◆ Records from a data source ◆
---*---
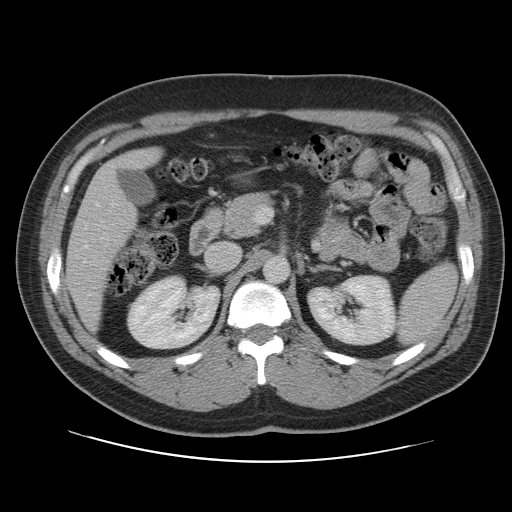
Contrast-enhanced abdominal CT, one axial slice. Position 58 of 109 along the scan axis. 120 kVp. Intravenous contrast given. Soft-tissue window (W 400 / L 40 HU). 5 mm slice thickness. 512 × 512 image matrix, field of view 402 × 402 mm. Case-level facts recorded for this patient, not image findings: patient: male, age 59 years at operation; diagnosis: colorectal cancer liver metastases, imaged before liver resection; multiple liver metastases: yes; largest metastasis: 2.8 cm.
Outlined on this slice (outlined manually by an expert reader):
- liver: box from (x=67, y=149) to (x=160, y=327) px
- planned liver remnant (the part of the liver to remain after resection): (x=67, y=149)–(x=160, y=327)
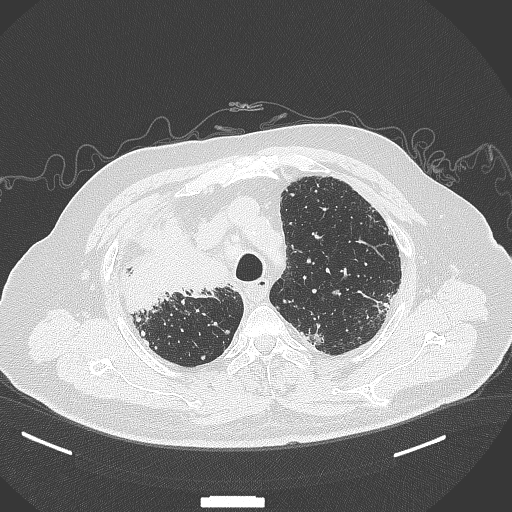
Chest CT, one axial slice. Position 286 of 384 along the scan axis. Reconstruction kernel B70f. Lung window (W 1500 / L -600 HU). 1 mm slice thickness. 512 × 512 image matrix, field of view 400 × 400 mm. Patient: male, 69 years. From the clinical record (not read from this slice): clinical TNM (as recorded): T4 N3 M1.
Outlined on this slice (bounding box drawn by a radiologist):
- lung tumour (recorded histology: adenocarcinoma): bounding box (x1, y1, x2, y2) in pixels: (126, 214, 230, 317)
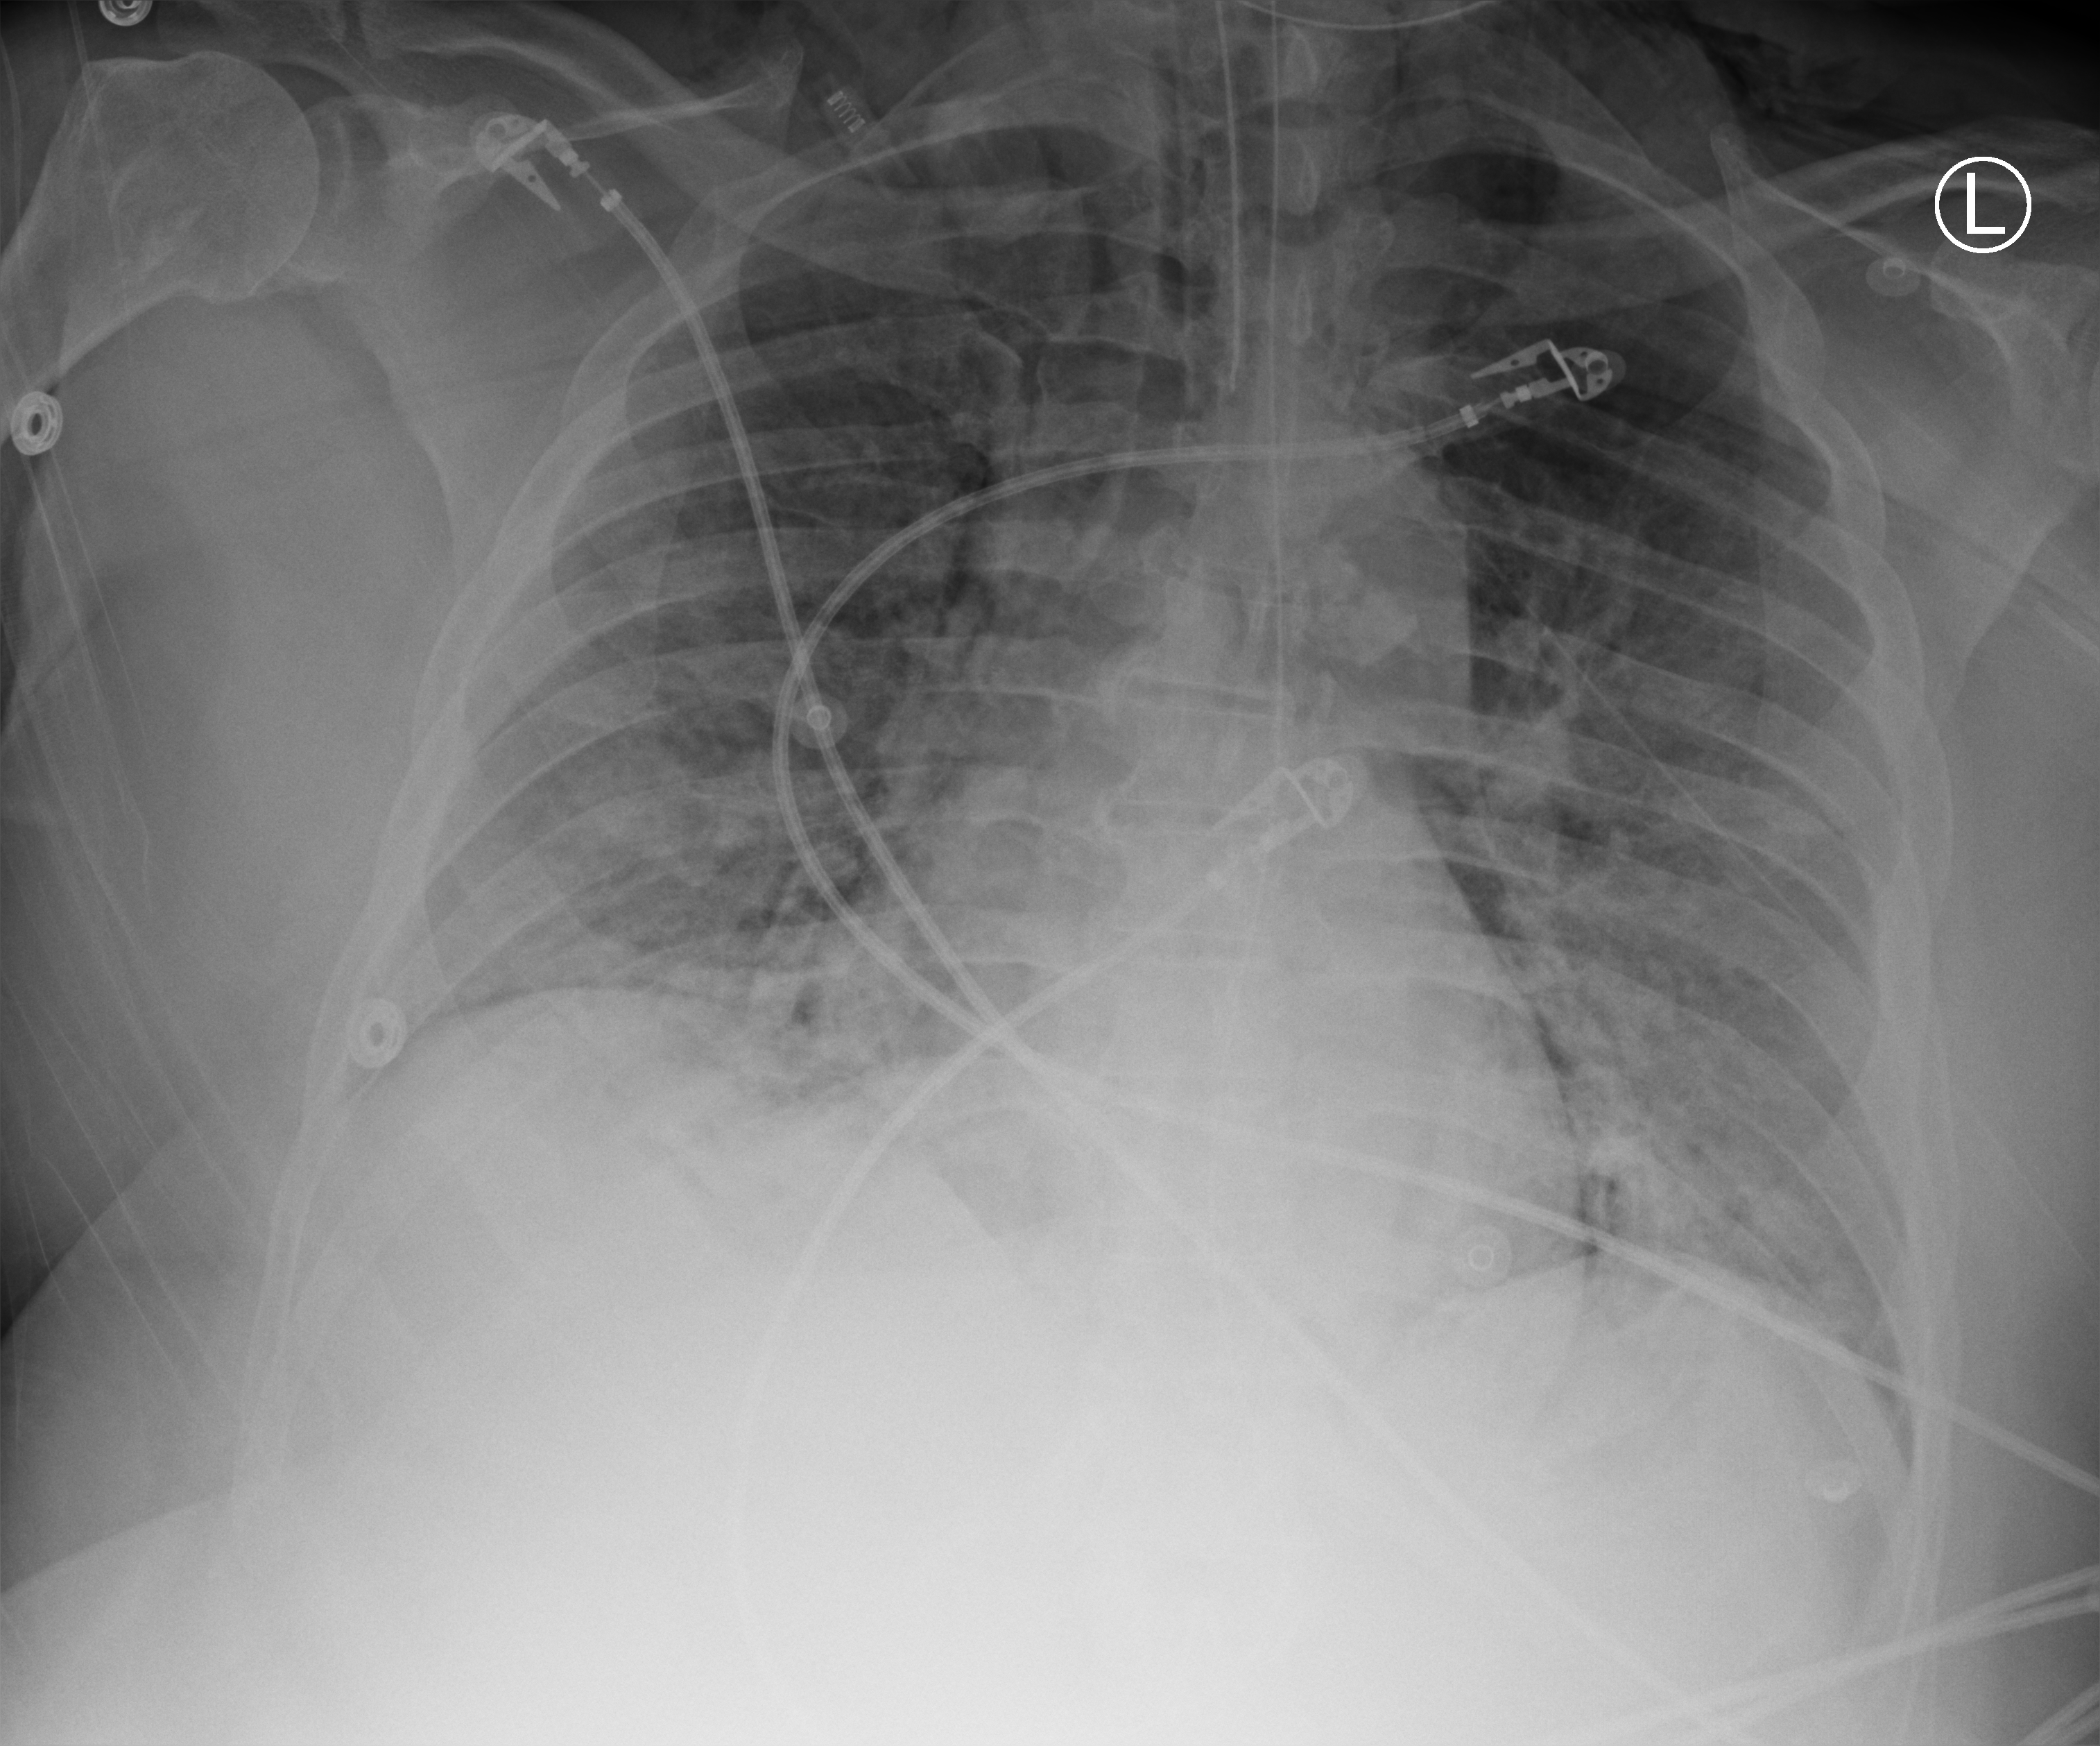
Chest X-ray (portable), anteroposterior (AP) projection. Male patient hospitalised with COVID-19, age 18–59 years.
Hospital-stay facts (about this admission, not read from this image; timing relative to this image not recorded):
- chronic kidney disease (admission record): no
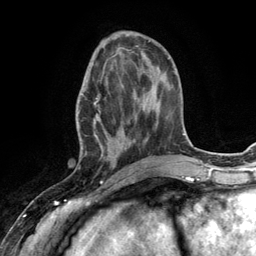
Breast MRI (dynamic contrast-enhanced), one axial slice. Position 45 of 134 along the scan axis. Cropped to one breast. Dynamic contrast-enhanced series, time point 2 of 6 at this slice position (early post-contrast). 3 T. TE 2.8 ms, TR 7.3 ms. 1.2 mm slice thickness. 256 × 256 image matrix, field of view 180 × 180 mm. Female patient.
Annotated regions visible in this slice (semi-automatically segmented with operator editing):
- enhancing-tissue mask used for the functional tumour volume (all voxels passing the contrast-enhancement thresholds inside the analysis volume; usually the tumour): bounding box (x1, y1, x2, y2) in pixels: (76, 66, 131, 168)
---*---
◆ WHAT YOU ARE ASKED TO DO ◆
Please write out all the entries above again exactly as they appear, skipping any images.

◆ TASK ANSWER ◆
Contrast-enhanced abdominal CT, one axial slice. Position 58 of 109 along the scan axis. 120 kVp. Intravenous contrast given. Soft-tissue window (W 400 / L 40 HU). 5 mm slice thickness. 512 × 512 image matrix, field of view 402 × 402 mm. Case-level facts recorded for this patient, not image findings: patient: male, age 59 years at operation; diagnosis: colorectal cancer liver metastases, imaged before liver resection; multiple liver metastases: yes; largest metastasis: 2.8 cm.
Outlined on this slice (outlined manually by an expert reader):
- liver: box from (x=67, y=149) to (x=160, y=327) px
- planned liver remnant (the part of the liver to remain after resection): (x=67, y=149)–(x=160, y=327)
Chest CT, one axial slice. Position 286 of 384 along the scan axis. Reconstruction kernel B70f. Lung window (W 1500 / L -600 HU). 1 mm slice thickness. 512 × 512 image matrix, field of view 400 × 400 mm. Patient: male, 69 years. From the clinical record (not read from this slice): clinical TNM (as recorded): T4 N3 M1.
Outlined on this slice (bounding box drawn by a radiologist):
- lung tumour (recorded histology: adenocarcinoma): bounding box (x1, y1, x2, y2) in pixels: (126, 214, 230, 317)
Chest X-ray (portable), anteroposterior (AP) projection. Male patient hospitalised with COVID-19, age 18–59 years.
Hospital-stay facts (about this admission, not read from this image; timing relative to this image not recorded):
- chronic kidney disease (admission record): no
Breast MRI (dynamic contrast-enhanced), one axial slice. Position 45 of 134 along the scan axis. Cropped to one breast. Dynamic contrast-enhanced series, time point 2 of 6 at this slice position (early post-contrast). 3 T. TE 2.8 ms, TR 7.3 ms. 1.2 mm slice thickness. 256 × 256 image matrix, field of view 180 × 180 mm. Female patient.
Annotated regions visible in this slice (semi-automatically segmented with operator editing):
- enhancing-tissue mask used for the functional tumour volume (all voxels passing the contrast-enhancement thresholds inside the analysis volume; usually the tumour): bounding box (x1, y1, x2, y2) in pixels: (76, 66, 131, 168)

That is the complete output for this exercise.